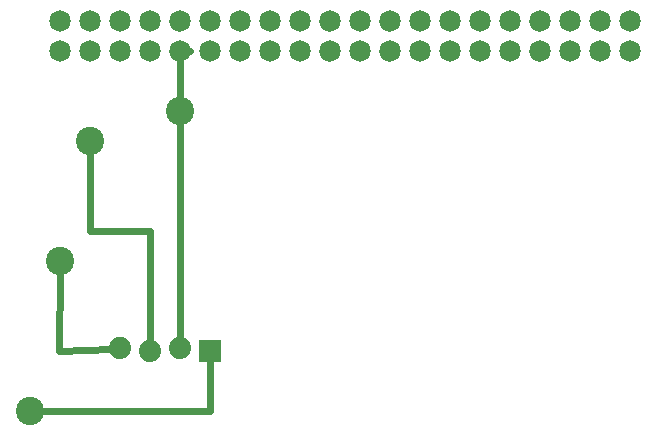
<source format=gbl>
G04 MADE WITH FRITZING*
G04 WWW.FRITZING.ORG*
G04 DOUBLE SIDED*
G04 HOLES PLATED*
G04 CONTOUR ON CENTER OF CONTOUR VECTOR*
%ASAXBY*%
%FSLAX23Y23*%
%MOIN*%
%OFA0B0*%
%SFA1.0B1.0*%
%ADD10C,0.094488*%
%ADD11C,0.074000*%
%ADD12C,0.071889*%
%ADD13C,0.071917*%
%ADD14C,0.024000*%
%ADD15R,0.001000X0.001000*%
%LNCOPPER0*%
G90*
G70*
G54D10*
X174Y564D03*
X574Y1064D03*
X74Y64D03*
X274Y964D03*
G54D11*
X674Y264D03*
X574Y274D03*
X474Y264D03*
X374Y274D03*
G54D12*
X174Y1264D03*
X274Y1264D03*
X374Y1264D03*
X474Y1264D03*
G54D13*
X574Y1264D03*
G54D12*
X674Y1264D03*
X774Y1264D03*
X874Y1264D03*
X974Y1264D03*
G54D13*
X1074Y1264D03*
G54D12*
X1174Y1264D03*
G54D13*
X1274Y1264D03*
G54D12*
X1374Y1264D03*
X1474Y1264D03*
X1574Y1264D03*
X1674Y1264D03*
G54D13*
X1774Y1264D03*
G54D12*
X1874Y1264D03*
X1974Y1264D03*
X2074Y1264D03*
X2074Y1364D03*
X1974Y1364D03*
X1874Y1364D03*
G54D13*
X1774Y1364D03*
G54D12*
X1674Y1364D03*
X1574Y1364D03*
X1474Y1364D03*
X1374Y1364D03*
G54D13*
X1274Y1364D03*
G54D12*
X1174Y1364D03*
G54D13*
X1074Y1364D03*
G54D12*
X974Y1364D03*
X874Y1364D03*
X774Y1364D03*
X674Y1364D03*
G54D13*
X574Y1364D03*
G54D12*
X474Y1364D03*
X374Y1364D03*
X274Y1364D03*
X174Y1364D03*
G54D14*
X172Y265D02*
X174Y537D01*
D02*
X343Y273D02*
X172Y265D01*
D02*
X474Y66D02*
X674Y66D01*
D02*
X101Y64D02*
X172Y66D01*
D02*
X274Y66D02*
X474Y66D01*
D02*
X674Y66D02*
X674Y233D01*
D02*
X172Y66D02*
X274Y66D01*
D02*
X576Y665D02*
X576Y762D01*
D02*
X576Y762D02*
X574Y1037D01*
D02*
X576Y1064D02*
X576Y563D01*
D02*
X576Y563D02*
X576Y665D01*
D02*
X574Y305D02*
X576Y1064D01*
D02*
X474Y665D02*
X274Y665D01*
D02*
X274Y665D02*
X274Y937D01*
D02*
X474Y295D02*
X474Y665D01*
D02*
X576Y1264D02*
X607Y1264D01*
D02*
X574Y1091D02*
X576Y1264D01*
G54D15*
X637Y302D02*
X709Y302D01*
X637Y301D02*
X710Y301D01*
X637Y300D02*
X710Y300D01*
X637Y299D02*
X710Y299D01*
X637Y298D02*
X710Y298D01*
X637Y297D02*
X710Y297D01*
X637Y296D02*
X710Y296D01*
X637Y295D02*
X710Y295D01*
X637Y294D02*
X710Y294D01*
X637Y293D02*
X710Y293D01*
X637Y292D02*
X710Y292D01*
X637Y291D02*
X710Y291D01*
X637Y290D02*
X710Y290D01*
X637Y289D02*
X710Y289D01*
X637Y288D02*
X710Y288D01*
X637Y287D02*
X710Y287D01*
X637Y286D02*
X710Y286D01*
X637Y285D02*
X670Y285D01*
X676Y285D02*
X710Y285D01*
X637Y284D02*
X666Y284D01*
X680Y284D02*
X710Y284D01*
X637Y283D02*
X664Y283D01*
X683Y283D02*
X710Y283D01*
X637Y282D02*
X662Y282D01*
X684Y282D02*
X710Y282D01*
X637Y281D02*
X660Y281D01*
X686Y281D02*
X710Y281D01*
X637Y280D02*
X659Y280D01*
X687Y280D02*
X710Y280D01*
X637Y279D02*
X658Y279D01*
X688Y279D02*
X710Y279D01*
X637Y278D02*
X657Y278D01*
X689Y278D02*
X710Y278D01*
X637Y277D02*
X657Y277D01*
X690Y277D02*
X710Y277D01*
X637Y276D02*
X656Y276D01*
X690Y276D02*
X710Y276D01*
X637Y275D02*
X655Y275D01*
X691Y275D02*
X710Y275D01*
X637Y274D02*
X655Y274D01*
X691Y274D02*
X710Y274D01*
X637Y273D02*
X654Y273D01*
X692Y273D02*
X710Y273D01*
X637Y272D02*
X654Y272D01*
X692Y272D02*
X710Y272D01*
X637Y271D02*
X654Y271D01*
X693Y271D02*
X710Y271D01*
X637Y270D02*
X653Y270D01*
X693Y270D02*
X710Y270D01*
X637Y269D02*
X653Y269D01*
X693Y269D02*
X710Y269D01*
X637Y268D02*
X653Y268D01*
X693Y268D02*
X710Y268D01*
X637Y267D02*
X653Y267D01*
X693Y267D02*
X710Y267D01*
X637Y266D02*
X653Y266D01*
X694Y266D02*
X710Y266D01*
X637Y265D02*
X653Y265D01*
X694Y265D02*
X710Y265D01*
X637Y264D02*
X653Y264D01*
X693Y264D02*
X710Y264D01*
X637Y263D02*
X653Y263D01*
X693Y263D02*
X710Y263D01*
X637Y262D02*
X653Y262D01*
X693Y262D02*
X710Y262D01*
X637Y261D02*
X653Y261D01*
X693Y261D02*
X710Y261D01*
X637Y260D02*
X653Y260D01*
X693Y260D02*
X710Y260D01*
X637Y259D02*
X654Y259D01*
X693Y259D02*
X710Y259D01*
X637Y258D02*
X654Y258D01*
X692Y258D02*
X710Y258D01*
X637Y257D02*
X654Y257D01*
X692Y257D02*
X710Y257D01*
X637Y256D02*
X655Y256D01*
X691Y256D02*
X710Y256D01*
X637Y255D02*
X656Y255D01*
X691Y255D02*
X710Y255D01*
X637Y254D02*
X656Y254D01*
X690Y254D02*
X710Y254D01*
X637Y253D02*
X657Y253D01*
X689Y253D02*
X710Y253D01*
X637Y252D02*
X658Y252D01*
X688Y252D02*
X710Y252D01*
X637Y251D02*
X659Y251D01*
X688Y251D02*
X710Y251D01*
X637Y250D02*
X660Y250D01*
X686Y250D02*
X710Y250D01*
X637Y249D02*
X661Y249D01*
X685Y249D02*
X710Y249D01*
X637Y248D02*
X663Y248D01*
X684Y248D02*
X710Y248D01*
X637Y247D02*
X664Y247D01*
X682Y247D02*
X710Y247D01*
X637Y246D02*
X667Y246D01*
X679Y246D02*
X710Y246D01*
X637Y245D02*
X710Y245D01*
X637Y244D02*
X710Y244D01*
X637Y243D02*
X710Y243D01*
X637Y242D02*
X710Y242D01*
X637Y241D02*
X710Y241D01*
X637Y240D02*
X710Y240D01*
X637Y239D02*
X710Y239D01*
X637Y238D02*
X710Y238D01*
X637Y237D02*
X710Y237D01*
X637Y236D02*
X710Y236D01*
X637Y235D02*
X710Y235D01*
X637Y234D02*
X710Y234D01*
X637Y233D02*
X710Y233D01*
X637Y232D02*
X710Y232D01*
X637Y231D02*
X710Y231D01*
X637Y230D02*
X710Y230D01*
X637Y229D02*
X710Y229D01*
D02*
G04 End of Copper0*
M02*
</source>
----
▶ Exercise details
Your answer should reproduce each line of the listing that holds the word "FRITZING".

▶ Result
G04 MADE WITH FRITZING*
G04 WWW.FRITZING.ORG*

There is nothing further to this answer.